With the individual market for health care, the libertarian argument fails on its own terms: Sick people can't get coverage they can afford. It's as though the rafts are reserved for people who already have life preservers. Americans with pre-existing conditions—cancer, asthma, diabetes, and the like—would need to pay even more than they do today. Through no fault of their own, more of them would end up without insurance. Meanwhile, insurers would improve their own profits by offering targeted policies to people with the fewest health expenses. As with the history of credit cards, it's Robin Hood in reverse. Apart from the obvious injustice, this approach could add to spiraling health costs. The sickest 10 percent of Americans are already responsible for 70 percent of the nation's health expenses. When more such Americans go uninsured, skip checkups, and land in the emergency room, they end up costing taxpayers more.

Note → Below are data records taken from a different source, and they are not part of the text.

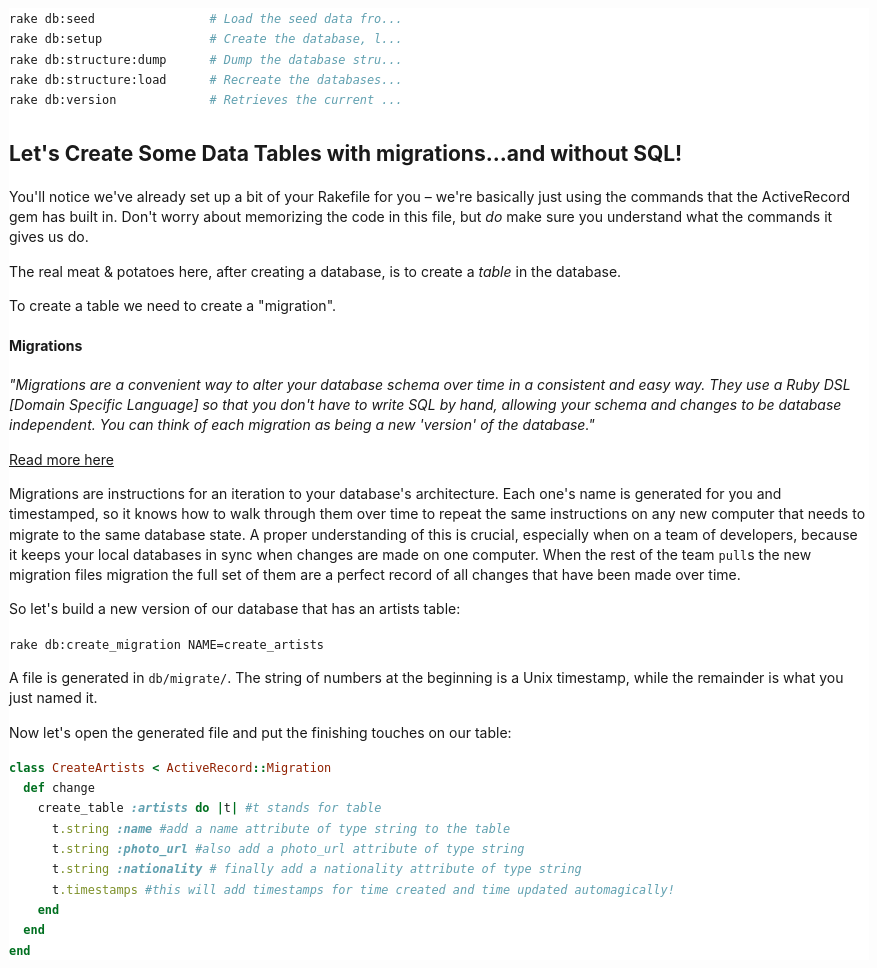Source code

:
 ```bash
rake db:seed                # Load the seed data fro...
rake db:setup               # Create the database, l...
rake db:structure:dump      # Dump the database stru...
rake db:structure:load      # Recreate the databases...
rake db:version             # Retrieves the current ...
```

## Let's Create Some Data Tables with migrations...and without SQL!

You'll notice we've already set up a bit of your Rakefile for you – we're basically just using the commands that the ActiveRecord gem has built in. Don't worry about memorizing the code in this file, but _do_ make sure you understand what the commands it gives us do.

The real meat & potatoes here, after creating a database, is to create a _table_ in the database.

To create a table we need to create a "migration".

#### Migrations
*"Migrations are a convenient way to alter your database schema over time in a consistent and easy way. They use a Ruby DSL [Domain Specific Language] so that you don't have to write SQL by hand, allowing your schema and changes to be database independent. You can think of each migration as being a new 'version' of the database."*

[Read more here](http://guides.rubyonrails.org/active_record_migrations.html)

Migrations are instructions for an iteration to your database's architecture. Each one's name is generated for you and timestamped, so it knows how to walk through them over time to repeat the same instructions on any new computer that needs to migrate to the same database state. A proper understanding of this is crucial, especially when on a team of developers, because it keeps your local databases in sync when changes are made on one computer. When the rest of the team `pull`s the new migration files migration the full set of them are a perfect record of all changes that have been made over time.

So let's build a new version of our database that has an artists table:

```bash
rake db:create_migration NAME=create_artists
```

A file is generated in `db/migrate/`. The string of numbers at the beginning is a Unix timestamp, while the remainder is what you just named it.

Now let's open the generated file and put the finishing touches on our table:

```ruby
class CreateArtists < ActiveRecord::Migration
  def change
    create_table :artists do |t| #t stands for table
      t.string :name #add a name attribute of type string to the table
      t.string :photo_url #also add a photo_url attribute of type string
      t.string :nationality # finally add a nationality attribute of type string
      t.timestamps #this will add timestamps for time created and time updated automagically!
    end
  end
end

```
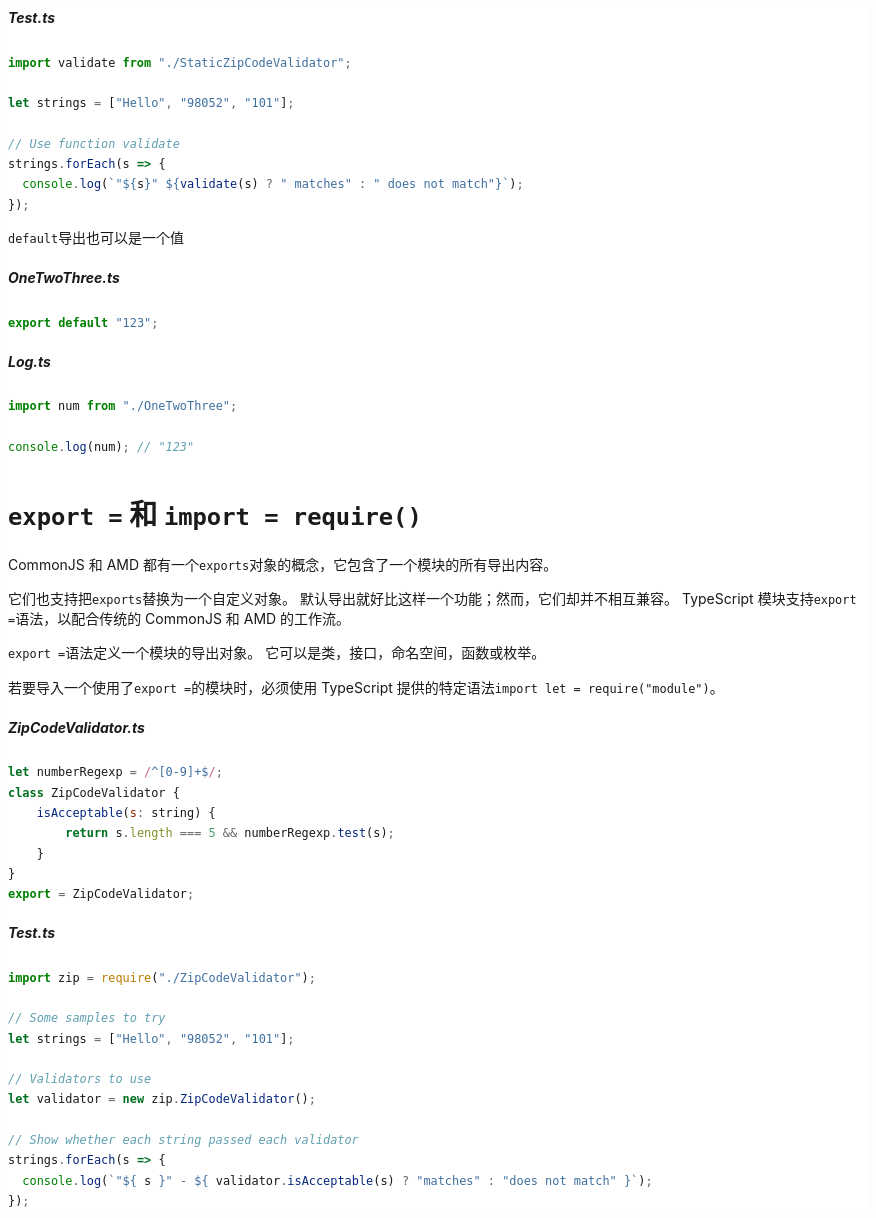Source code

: ##### Test.ts

```js
import validate from "./StaticZipCodeValidator";

let strings = ["Hello", "98052", "101"];

// Use function validate
strings.forEach(s => {
  console.log(`"${s}" ${validate(s) ? " matches" : " does not match"}`);
}); 
```

`default`导出也可以是一个值

##### OneTwoThree.ts

```js
export default "123"; 
```

##### Log.ts

```js
import num from "./OneTwoThree";

console.log(num); // "123" 
```

# `export =` 和 `import = require()`

CommonJS 和 AMD 都有一个`exports`对象的概念，它包含了一个模块的所有导出内容。

它们也支持把`exports`替换为一个自定义对象。 默认导出就好比这样一个功能；然而，它们却并不相互兼容。 TypeScript 模块支持`export =`语法，以配合传统的 CommonJS 和 AMD 的工作流。

`export =`语法定义一个模块的导出对象。 它可以是类，接口，命名空间，函数或枚举。

若要导入一个使用了`export =`的模块时，必须使用 TypeScript 提供的特定语法`import let = require("module")`。

##### ZipCodeValidator.ts

```js
let numberRegexp = /^[0-9]+$/;
class ZipCodeValidator {
    isAcceptable(s: string) {
        return s.length === 5 && numberRegexp.test(s);
    }
}
export = ZipCodeValidator; 
```

##### Test.ts

```js
import zip = require("./ZipCodeValidator");

// Some samples to try
let strings = ["Hello", "98052", "101"];

// Validators to use
let validator = new zip.ZipCodeValidator();

// Show whether each string passed each validator
strings.forEach(s => {
  console.log(`"${ s }" - ${ validator.isAcceptable(s) ? "matches" : "does not match" }`);
}); 
```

In a national economy, there's often a good argument for standardizing rules across state lines. Smart reforms of the credit-card industry wouldn't reinstate the old regime of state regulations; they'd provide national protections against practices like raising rates for people who are paying their bills on time. In health care, federal law already sets a very low floor of protections for individuals who lose coverage. But many people don't benefit, because they don't already have coverage, don't qualify, or can't afford their new premiums. Sensible reforms in the market for individually purchased health insurance would apply New York-style rules nationally and then do more to bring down average costs: bringing small businesses into risk pools with individuals, using mandates or automatic enrollment to expand those pools, and deploying tax subsidies to make coverage more affordable.
What makes no sense is to neuter state regulations while putting nothing in their place. That will leave the sickest people, who drive the sickness of our health system, in more trouble than then are in now. Letting South Dakota regulate America's credit-card industry hasn't worked out so well. Letting Arizona do the same for health insurance would be worse.